By Ashley Dunkak

ALLEN PARK (CBS DETROIT) – Amid positive attention last season for touchdown catches and end zone dances, Detroit Lions tight end Joseph Fauria often got lambasted for a perceived inability to block.

On Monday, Fauria attributed his struggles with blocking to his background.

“I’ll be really blunt with you guys, and you guys can write this – I didn’t block in college,” Fauria said. “I stood up the whole time and I was a slot receiver, an outside receiver. So to be assessed as not being able to block, it isn’t really fair.

“I’m kind of bitter about that because I didn’t have to block,” Fauria added. “When I came here, I did my thing, but yet I was pegged with this certain anomaly that I couldn’t block. But I’ve been working on it and getting better and taking strides forward and going uphill. I don’t plan on going down. I want to keep getting better and better and better, slowly improving here and there. I’m going to just keep proving them wrong. That’s what I always do.”

With his rookie year and a subsequent offseason of work under his belt, Fauria has been blocking better, and he credits the improvement to his coaches and to having as clearer mind to absorb their teaching.

“I’m not worrying about if I’m – doing the numbers game, if I’m going to make the team, or if I‘m going to do this, if I’m going to do this dance, or if I’m going to be able to stretch before practice because I don’t know the schedule because I’m a rookie,” Fauria said. “All those things were kind of messing my brain up a little bit. I wasn’t ready – my first year in the NFL. Now I’m a veteran and I know what to expect and it just comes with me doing my job.”

Fellow Lions tight end Brandon Pettigrew has told reporters Fauria does a better job blocking than people give him credit for. Fauria appreciates – and agrees with – the sentiment, though he noted Pettigrew might be a bit biased because the two are friends.

Fauria knows he has to keep proving himself on the field.

“I’ve got to string those kind of games, those kind of plays together,” Fauria said. “I can’t break the string. I can’t cut the string with a bad block here and there that’s vital to a bad play or something like that. I’ve got to keep it going and keep helping my team win, and whether that’s catching the ball or blocking, I’m going to do so because that’s what’s asked of me.”

Fauria excelled in the red zone in 2013, but his role encompasses more than that, which has challenged him. The challenge, however, is one he is happy to accept.

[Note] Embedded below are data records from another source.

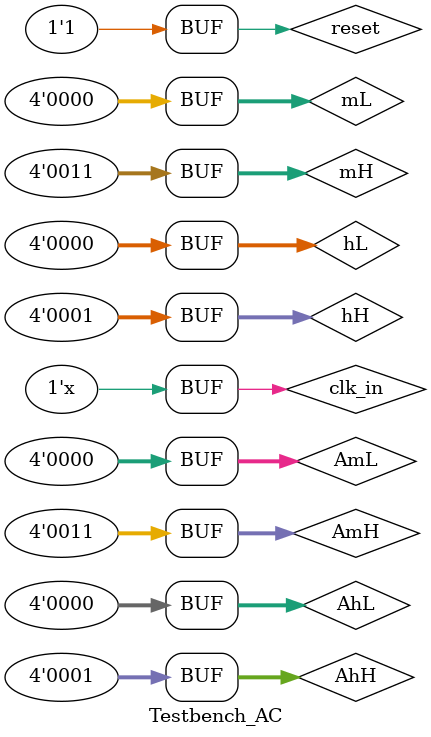
<source format=v>
`timescale 1ns / 1ps


module Testbench_AC();
reg clk_in; //Ê±ÖÓ 
reg reset; //¸´Î»ÊäÈë 
//Ê±ÖÓÊ±¼ä
reg [3:0] hL;
reg [3:0] hH;
reg [3:0] mL;
reg [3:0] mH; 
//ÄÖÖÓÊ±¼ä
reg [3:0] AhL;
reg [3:0] AhH;
reg [3:0] AmL;
reg [3:0] AmH; 
//ÄÖÖÓÌáÊ¾
wire Sout;

AlarmClock test(
        .clk_in(clk_in),
        .reset(reset),
        .Sout(Sout),
        .hH(hH),
        .hL(hL),
        .mH(mH),
        .mL(mL),
        .AhH(AhH),
        .AhL(AhL),
        .AmH(AmH),
        .AmL(AmL)
       );
       
     always #1 clk_in = ~clk_in;

     initial begin
       reset = 0; clk_in= 1;
       AhL=0;AhH=1;AmL=0;AmH=3; 
       hL=0;hH=0;mL=0;mH=0; 
       #40 reset = 1;
       #1960 hL=0;hH=1;mL=0;mH=3; 
     end
endmodule

</source>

“I’m out there, I’m being put in different situations that are outside of my strength, which is the red zone, and there might be a smidge of being a little uncomfortable, but that’s what being a pro is, is being put in uncomfortable situations and making them comfortable in the preseason,” Fauria said, “and that’s what the preseason’s for, and earning my coaches’ and teammates’ trust out there. I would assess that [the preseason game] was a job well done. However, there’s a lot of room to improve.”